MORE "WE HAVE NOTHING TO FEAR BUT FOUR MORE YEARS OF BUSH"
It's been bothering me a lot lately that it's "all terra all the time." This constant state of fear that BushCo uses so effectively to advance their agenda and win elections, and our response to it, are going to haunt us in future years, and we're witnessing the fallout even now. Our losses are already considerable -- nearly 1,000 American lives, civil liberties, trust of our leaders, confidence in our future, the world's admiration and respect. We've even lost that wonderful God's-in-His-Heaven-all's-right-with-the-world feeling as the fam heads off to DisneyWorld or the Big Game -- we have to have a discussion on whether or not it's "safe" to go to large public assemblies.
Yesterday I actually heard a Dallas talk-radio host advising his listeners to pack guns and blow away any suspicious-acting Middle Eastern males. His name is Darrell Ankarlo, and although he's your usual wingnut yahoo, he's not Michael Savage. To be fair and balanced, I have to tell you that he stressed that he's not advocating we all become vigilantes, oh no! He's definitely going to cooperate with the authorities while he's blowing a hole through some guy's forehead. He just doesn't believe (and it appears that his callers agree) we can afford to wait to find out if that weird-looking briefcase is really a bomb, so we have to take action. Is this what Bush-Cheney have brought us to?

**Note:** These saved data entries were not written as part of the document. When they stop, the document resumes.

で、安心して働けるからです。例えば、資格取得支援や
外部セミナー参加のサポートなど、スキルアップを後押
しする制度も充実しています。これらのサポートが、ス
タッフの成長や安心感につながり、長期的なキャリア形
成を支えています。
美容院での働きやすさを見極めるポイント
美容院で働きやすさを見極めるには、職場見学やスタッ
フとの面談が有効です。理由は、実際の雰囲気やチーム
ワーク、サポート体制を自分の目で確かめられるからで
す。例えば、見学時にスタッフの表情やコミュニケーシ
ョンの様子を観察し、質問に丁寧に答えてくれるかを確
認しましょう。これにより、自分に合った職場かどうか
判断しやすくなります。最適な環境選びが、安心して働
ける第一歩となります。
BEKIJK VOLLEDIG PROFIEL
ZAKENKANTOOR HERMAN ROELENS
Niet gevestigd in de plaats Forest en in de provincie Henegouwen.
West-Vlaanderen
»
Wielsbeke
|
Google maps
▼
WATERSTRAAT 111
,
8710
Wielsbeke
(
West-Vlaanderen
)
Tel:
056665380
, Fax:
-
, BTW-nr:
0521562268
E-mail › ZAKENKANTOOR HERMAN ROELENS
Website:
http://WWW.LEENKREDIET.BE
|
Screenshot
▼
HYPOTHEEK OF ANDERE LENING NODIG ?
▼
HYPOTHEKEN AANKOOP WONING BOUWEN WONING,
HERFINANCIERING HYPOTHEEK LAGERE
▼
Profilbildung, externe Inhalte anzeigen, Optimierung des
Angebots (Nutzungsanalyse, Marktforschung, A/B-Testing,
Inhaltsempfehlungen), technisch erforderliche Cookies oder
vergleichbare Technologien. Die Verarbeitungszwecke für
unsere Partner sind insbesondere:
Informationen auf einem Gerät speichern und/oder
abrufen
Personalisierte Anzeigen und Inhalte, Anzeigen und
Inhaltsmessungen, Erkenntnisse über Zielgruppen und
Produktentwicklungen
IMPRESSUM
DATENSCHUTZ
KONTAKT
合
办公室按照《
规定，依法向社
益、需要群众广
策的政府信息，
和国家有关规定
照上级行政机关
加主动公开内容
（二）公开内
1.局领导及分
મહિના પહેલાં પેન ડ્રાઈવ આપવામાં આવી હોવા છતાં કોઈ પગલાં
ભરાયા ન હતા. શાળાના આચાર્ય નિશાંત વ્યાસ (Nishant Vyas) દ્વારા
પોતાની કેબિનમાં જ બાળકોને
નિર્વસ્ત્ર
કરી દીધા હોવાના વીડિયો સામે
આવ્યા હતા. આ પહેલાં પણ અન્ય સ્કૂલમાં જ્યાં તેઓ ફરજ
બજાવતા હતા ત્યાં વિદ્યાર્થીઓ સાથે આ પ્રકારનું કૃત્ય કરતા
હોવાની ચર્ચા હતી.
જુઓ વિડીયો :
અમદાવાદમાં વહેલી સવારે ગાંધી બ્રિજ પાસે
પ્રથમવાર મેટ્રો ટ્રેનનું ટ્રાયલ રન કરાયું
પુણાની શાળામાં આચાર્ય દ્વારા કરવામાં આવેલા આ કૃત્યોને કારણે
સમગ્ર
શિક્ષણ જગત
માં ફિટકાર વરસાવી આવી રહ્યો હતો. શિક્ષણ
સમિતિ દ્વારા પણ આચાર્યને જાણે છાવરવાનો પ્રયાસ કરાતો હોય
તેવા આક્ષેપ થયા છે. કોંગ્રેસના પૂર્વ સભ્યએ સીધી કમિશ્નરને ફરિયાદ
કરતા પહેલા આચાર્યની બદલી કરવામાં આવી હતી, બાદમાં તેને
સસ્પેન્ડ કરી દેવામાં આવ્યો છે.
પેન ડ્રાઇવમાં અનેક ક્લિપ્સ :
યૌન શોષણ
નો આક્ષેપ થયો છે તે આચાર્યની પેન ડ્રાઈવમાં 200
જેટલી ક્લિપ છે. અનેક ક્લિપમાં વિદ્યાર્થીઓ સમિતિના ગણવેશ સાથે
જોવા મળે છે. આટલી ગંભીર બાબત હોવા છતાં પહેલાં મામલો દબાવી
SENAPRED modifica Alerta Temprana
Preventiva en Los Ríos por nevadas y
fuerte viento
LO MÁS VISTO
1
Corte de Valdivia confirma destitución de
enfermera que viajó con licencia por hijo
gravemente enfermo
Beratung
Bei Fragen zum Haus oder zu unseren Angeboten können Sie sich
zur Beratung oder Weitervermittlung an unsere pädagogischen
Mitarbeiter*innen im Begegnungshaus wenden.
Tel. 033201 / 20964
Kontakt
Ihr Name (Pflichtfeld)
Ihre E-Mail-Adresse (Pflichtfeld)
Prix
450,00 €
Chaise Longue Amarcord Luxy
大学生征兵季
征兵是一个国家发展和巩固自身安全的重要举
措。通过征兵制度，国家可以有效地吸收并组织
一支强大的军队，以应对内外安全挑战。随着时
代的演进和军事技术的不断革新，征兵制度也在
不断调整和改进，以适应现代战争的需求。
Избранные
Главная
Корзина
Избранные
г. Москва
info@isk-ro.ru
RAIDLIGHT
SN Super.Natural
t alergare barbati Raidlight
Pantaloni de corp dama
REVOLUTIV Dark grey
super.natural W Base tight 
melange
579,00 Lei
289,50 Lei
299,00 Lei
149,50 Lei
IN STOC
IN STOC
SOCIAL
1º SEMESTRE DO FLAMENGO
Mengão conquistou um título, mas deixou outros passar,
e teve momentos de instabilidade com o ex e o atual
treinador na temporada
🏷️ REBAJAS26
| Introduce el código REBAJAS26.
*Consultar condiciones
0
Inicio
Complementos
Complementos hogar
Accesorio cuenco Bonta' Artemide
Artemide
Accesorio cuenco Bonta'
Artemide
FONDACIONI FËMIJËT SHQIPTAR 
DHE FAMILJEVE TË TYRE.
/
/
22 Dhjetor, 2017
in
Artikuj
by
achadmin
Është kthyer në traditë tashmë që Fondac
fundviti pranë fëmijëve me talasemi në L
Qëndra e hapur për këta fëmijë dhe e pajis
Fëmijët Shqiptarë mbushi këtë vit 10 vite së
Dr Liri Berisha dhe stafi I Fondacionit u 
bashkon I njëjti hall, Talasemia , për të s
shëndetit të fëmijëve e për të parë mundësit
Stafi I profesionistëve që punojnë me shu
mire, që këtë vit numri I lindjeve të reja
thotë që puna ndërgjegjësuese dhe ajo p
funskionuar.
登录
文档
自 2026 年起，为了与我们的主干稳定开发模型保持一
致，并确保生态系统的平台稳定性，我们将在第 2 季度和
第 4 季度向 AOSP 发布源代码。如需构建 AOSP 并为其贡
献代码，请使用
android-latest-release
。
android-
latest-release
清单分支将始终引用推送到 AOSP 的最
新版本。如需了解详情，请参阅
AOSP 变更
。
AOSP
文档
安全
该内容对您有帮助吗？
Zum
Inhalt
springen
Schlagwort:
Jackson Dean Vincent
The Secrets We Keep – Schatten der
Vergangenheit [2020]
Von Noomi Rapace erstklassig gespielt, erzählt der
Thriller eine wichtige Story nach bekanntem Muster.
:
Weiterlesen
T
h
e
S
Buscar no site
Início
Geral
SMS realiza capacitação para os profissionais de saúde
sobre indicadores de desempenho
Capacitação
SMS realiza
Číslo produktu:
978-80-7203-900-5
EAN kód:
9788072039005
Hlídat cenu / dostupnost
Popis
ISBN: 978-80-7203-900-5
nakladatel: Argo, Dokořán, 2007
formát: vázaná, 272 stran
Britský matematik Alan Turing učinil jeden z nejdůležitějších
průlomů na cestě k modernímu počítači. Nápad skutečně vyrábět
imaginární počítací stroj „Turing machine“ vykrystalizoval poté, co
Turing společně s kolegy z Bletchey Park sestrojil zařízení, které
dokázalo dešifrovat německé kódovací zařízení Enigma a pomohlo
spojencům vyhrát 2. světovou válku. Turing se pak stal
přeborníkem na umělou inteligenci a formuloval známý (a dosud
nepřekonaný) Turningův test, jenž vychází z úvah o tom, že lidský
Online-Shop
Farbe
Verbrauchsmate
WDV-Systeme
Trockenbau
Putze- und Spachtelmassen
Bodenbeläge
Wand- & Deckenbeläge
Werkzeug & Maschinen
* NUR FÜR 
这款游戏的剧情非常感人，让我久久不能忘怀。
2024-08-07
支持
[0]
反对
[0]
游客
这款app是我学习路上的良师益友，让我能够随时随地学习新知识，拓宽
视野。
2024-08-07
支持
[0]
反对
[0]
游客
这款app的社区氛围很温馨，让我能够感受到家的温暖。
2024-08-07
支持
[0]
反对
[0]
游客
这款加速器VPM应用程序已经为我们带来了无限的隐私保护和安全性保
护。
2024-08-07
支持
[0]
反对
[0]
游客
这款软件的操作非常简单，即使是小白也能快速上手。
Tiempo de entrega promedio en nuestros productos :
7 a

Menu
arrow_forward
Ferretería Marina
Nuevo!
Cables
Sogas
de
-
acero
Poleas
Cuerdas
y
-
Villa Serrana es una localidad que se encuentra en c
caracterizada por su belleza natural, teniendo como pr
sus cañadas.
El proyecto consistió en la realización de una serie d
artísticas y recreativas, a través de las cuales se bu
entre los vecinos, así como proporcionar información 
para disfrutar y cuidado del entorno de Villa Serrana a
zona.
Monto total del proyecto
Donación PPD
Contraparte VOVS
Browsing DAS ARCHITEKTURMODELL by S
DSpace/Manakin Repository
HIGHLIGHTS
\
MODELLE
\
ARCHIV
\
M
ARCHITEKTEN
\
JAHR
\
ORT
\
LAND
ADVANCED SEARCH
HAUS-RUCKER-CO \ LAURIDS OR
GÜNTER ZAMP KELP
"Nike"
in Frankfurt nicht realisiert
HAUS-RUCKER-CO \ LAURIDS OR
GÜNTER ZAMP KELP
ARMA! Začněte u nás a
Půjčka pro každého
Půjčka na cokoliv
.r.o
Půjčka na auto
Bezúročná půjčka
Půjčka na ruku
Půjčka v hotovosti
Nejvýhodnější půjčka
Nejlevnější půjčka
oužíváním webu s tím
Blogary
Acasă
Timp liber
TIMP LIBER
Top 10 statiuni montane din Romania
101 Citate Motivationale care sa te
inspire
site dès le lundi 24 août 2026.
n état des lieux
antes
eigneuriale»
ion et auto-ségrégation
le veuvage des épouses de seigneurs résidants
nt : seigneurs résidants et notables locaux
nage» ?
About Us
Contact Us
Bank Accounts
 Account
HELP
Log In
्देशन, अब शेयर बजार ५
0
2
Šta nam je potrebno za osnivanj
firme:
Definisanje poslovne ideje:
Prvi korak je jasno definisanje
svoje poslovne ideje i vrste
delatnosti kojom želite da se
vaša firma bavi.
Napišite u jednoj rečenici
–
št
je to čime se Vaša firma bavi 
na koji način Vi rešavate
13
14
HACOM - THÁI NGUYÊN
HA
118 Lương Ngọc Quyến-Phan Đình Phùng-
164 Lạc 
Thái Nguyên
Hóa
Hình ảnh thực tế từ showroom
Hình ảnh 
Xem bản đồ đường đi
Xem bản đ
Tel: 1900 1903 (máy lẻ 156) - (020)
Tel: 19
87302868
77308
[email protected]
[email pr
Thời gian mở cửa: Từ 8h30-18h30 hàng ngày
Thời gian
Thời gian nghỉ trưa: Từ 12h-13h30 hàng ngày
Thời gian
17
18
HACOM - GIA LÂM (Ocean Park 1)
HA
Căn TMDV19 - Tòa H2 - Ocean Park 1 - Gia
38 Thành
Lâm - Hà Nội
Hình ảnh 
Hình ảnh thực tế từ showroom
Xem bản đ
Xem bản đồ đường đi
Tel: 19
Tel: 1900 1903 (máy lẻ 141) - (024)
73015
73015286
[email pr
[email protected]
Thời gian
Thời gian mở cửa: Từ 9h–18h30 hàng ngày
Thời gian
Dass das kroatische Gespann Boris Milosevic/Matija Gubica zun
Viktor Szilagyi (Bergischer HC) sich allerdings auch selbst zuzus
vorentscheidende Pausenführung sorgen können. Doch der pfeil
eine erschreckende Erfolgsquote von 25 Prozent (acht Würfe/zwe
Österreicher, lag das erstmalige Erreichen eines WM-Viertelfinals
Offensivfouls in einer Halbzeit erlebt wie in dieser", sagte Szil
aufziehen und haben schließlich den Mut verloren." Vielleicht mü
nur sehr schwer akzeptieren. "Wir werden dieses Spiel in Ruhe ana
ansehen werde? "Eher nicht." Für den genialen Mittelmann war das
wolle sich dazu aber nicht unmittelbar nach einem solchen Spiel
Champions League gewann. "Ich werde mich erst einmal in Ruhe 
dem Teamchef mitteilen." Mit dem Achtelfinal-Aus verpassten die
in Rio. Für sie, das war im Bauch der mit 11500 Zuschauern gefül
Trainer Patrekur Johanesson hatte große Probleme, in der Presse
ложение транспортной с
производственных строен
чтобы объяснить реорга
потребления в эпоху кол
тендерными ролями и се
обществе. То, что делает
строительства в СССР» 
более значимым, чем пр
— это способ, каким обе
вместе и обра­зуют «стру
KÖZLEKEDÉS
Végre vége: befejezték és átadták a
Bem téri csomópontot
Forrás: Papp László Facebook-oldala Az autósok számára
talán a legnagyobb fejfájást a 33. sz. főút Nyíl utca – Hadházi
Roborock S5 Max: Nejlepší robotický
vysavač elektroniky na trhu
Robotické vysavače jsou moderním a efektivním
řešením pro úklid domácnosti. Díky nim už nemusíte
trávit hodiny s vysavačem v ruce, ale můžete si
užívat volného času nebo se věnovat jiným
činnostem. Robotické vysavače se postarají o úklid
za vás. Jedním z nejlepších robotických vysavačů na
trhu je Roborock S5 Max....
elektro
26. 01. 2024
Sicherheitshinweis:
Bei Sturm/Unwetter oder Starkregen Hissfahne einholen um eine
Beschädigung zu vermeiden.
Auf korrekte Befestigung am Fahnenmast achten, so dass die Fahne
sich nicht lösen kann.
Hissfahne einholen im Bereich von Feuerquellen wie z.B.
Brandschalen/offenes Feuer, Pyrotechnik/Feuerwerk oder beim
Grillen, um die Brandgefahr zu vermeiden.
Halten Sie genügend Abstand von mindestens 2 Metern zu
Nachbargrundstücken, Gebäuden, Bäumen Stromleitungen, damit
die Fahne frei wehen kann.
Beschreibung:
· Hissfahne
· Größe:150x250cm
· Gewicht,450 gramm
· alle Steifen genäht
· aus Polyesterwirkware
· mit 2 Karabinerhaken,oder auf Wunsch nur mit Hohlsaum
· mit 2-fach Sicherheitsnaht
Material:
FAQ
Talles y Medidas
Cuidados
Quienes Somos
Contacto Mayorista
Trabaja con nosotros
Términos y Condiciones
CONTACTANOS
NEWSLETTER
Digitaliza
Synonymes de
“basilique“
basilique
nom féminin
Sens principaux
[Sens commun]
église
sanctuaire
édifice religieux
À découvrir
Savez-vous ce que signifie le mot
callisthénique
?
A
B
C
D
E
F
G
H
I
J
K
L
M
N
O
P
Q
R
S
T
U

When I was a little girl growing up in Florida between two strategically important military bases, the Cuban missile crisis scared us to death for a couple of weeks. My mother bought tons of canned food and water jugs and hid them in the "dirty clothes closet" (don't ask). One day (still during the crisis) I noticed she'd moved it all into the kitchen. When I asked why she replied, "Oh you know, I just got to thinking. What if we WERE bombed and a neighbor came begging at the door. Was I going to lie and say we didn't have any food? Of course not. So I didn't see any point in hiding it. I just couldn't live that way. If the bombs fall, I'd rather die with my neighbors."
Now THAT's a more American (and Christian!) attitude.
Holden at First Draft.com points us to this:
To understand the nature of our domestic response to the Sept. 11, 2001, attacks, we must understand the nature of government. Government naturally expands, and any crises – whether real or manufactured – serve to justify more and more government power over our lives. Bureaucrats have used the tragedy of 9/11 as an excuse to seize police powers sought for decades, such as warrantless searches, Internet monitoring, and access to bank records. It should be no surprise that the recently released report of the 9/11 Commission has but one central recommendation: bigger government and more spending at home and abroad.
Every new security measure represents another failure of the once-courageous American spirit. The more we change our lives, the more we obsess about terrorism, the more the terrorists have won. As commentator Lew Rockwell of the Ludwig von Mises Institute explains, terrorists in effect have been elevated by our response to 9/11: "They are running the country. They determine our civic life. They shape our private life. They decide how public resources are spent. They may dictate who gets to be the next president. It should be obvious that the government doesn't object. Not at all. The government benefits, by getting ever more reason for ever more money and power."
Every generation must resist the temptation to believe that it lives in the most dangerous time in American history. The threat of Islamic terrorism is real, but it is not the greatest danger ever faced by our nation. This is not to dismiss the threat of terrorism, but rather to put it in perspective. Those who seek to whip the nation into a frenzy of fear do a disservice to a country that expelled the British, fought two world wars, and stared down the Soviet empire.
Liberty is lost through complacency and a subservient mindset. When we accept or even welcome automobile checkpoints, random searches, mandatory identification cards, and paramilitary police in our streets, we have lost a vital part of our American heritage. America was born of protest, revolution, and mistrust of government. Subservient societies neither maintain nor deserve freedom for long.